Gn 15,18. En ce jour-là, le Seigneur fit alliance avec Abram, en lui disant: Je donnerai ce pays à votre race, depuis le fleuve d'Egypte, jusqu'au grand fleuve d'Euphrate;
Gn 15,19. Tout ce que possèdent les Cinéens, les Cénézéens, les Cedmonéens ....  
Des arnaques, on en a connu. mais comme celle-ci: jamais!

 

NÉGA-SIONISME de la PALESTINE : c'est pas du cinéma!

Le consul d'Israël à Los Angeles, ainsi que plusieurs lobbys pro-israéliens américains, ont engagé une campagne pour interdire au film « Paradise Now » de concourir aux Oscars d'Hollywood sous les couleurs de la Palestine.

« Paradise Now », du réalisateur Palestinien Israélien Hany Abu Assad, raconte l'histoire de deux jeunes hommes de Naplouse, qui se portent volontaires pour effectuer un attentat-sucide en Israël. Tourné à Naplouse avec des équipes locales, il est joué principalement par des acteurs palestiniens, avec le renfort de comédiens étrangers, dont Hiam Abbas.

Sorti à l'automne 2005 en Europe, « Paradise Now » a rencontré un vif succès du public là où il a été distribué en Europe. Les critiques de presse ont de leur côté unanimement salué la qualité artistique de l'œuvre, une grande majorité déclarant en outre avoir apprécié la manière non manichéenne avec laquelle Hany Abu Assad a traité le sujet.

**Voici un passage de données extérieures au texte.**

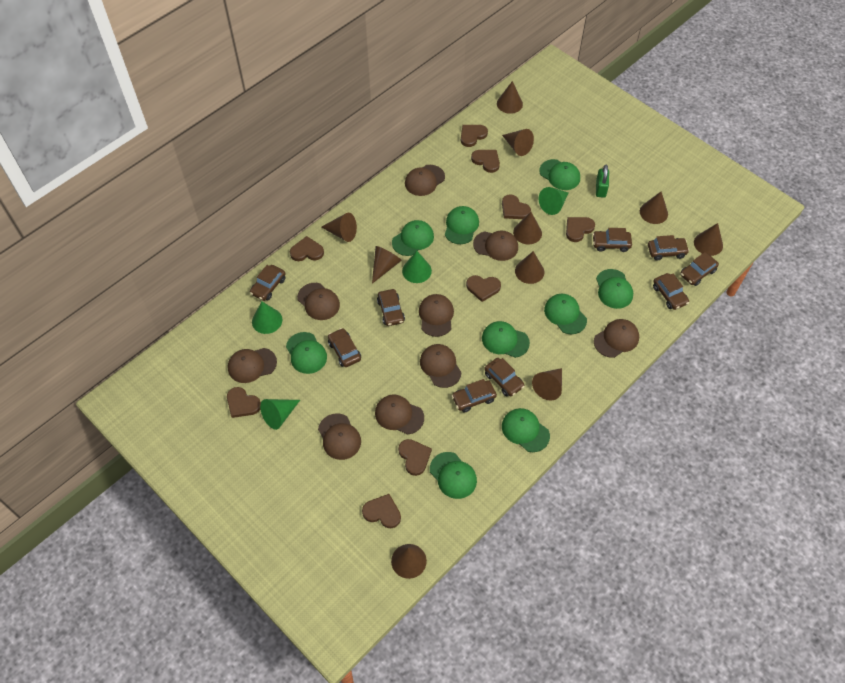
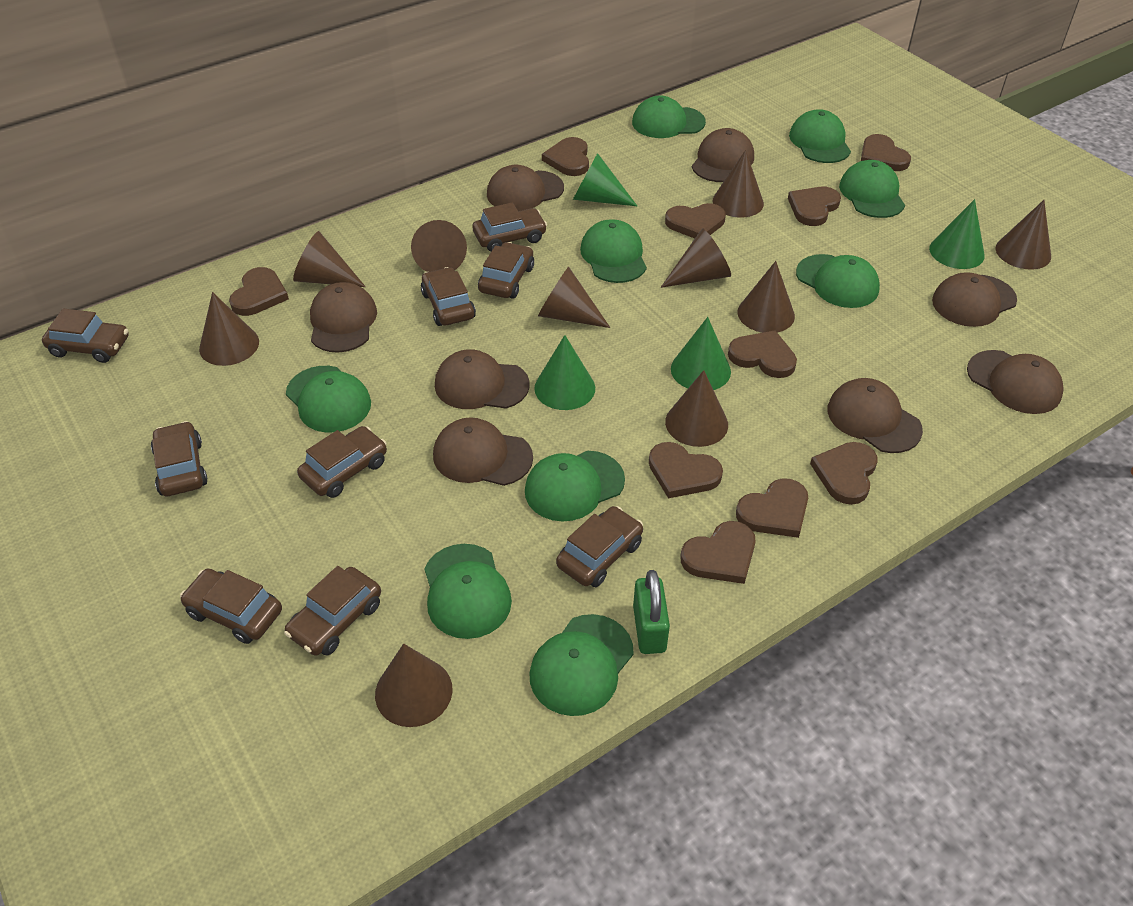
brown cap: [228,348,277,383] [297,283,340,320] [318,413,361,460] [375,395,424,435] [405,165,445,196] [419,294,454,337] [420,344,462,388] [473,231,518,261] [594,319,639,358] = 9 -> [310,282,377,353] [433,417,533,486] [435,349,530,409] [487,165,564,211] [692,128,754,182] [827,378,923,453] [932,272,1017,327] [967,350,1064,414] = 8
brown heart: [227,387,261,418] [290,236,324,261] [362,494,401,528] [398,439,432,476] [461,125,488,147] [466,275,501,302] [471,150,500,173] [502,194,531,219] [566,217,595,242] = 9 -> [229,267,289,316] [542,137,589,176] [649,442,723,498] [665,203,726,239] [681,521,756,584] [728,331,797,378] [736,478,808,538] [788,187,841,226] [810,442,878,505] [861,134,911,171] = 10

C'est dans ce contexte que « Paradise Now » a été « nominé » (pré-sélectionné) par les organisateurs des Oscars d'Hollywood, en même temps, d'ailleurs, qu'un deuxième film traitant du conflit israélo-palestinien, le « Munich » de l'Américain Steven Spielberg. Les Oscars seront décernés le mois prochain.

Le film de Spielberg centre pour sa part le conflit sur l'occupant (israélien), plutôt que sur l'occupé (palestinien), puisqu'il raconte les représailles exercées par les services secrets israéliens sur des Palestiniens, après « Munich » (c'est-à-dire la prise d'otages, terminée dans le sang, de sportifs israéliens par un commando palestinien, lors des Jeux Olympiques de 1972). Indépendamment du talent et de la sensibilité du cinéaste Spielberg, le film contient un a priori favorable à Israël, puisqu'il s'agit de l'histoire d'un agressé répondant à une agression (ce qui est exact historiquement pour ce qui est de l'épisode de Munich).

Cela n'a pas empêché Steven Spielberg de s'attirer les foudres des ultras israéliens, qui lui reprochent de ne pas avoir diabolisé suffisamment à leur goût les Palestiniens, et de poser des questions sur la moralité des méthodes israéliennes.

Dans la foulée, les mêmes veulent désormais interdire à Paradise Now de concourir pour les Oscars, et leur discours est des plus simples : la Palestine n'existe pas, « Paradise Now » ne peut donc pas la représenter !

Néga-sionisme ou négationnisme, on vous laisse le choix de l'orthographe.